## RECORDS SHOWN
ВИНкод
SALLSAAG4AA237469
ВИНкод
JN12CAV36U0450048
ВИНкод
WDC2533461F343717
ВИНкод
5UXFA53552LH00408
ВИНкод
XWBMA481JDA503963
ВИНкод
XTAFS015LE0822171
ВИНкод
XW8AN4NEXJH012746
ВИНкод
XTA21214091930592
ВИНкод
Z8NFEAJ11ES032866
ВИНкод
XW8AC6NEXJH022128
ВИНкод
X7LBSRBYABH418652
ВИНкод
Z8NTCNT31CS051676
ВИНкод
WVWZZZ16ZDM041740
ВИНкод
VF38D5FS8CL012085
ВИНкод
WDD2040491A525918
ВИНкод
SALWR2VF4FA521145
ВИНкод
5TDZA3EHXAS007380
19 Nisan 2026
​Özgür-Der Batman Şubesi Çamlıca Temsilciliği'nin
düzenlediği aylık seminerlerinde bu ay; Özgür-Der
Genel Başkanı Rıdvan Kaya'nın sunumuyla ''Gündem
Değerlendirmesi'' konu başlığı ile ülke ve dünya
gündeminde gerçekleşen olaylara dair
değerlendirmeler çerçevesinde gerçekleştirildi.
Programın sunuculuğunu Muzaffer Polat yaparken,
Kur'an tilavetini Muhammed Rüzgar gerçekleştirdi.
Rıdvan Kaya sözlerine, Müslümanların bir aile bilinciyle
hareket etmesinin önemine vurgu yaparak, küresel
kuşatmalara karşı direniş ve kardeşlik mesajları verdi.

...

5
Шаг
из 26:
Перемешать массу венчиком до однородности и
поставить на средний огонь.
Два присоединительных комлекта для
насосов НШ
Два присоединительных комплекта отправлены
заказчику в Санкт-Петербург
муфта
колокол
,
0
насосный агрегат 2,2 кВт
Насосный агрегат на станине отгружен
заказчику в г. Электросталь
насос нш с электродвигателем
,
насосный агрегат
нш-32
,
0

* * *

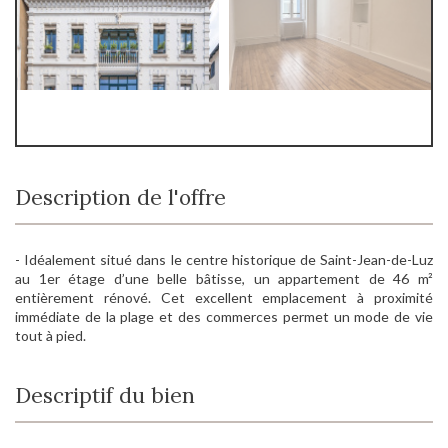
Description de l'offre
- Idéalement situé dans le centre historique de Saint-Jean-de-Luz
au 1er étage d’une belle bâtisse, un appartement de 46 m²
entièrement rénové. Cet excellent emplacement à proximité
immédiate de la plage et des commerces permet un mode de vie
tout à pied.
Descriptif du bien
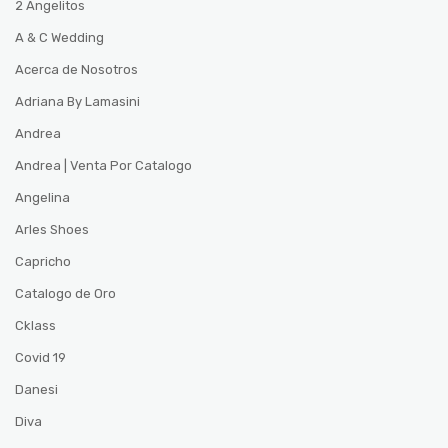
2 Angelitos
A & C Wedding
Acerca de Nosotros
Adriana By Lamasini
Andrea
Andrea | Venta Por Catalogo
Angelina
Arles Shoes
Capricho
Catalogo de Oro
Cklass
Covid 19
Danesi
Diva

## TASK TO COMPLETE
Out of the data above, transcribe exactly and only the lines starting with the line that has "düzenlediği aylık seminerlerinde" and going on through the line that has "kuşatmalara karşı direniş", both included.

## ANSWER
düzenlediği aylık seminerlerinde bu ay; Özgür-Der
Genel Başkanı Rıdvan Kaya'nın sunumuyla ''Gündem
Değerlendirmesi'' konu başlığı ile ülke ve dünya
gündeminde gerçekleşen olaylara dair
değerlendirmeler çerçevesinde gerçekleştirildi.
Programın sunuculuğunu Muzaffer Polat yaparken,
Kur'an tilavetini Muhammed Rüzgar gerçekleştirdi.
Rıdvan Kaya sözlerine, Müslümanların bir aile bilinciyle
hareket etmesinin önemine vurgu yaparak, küresel
kuşatmalara karşı direniş ve kardeşlik mesajları verdi.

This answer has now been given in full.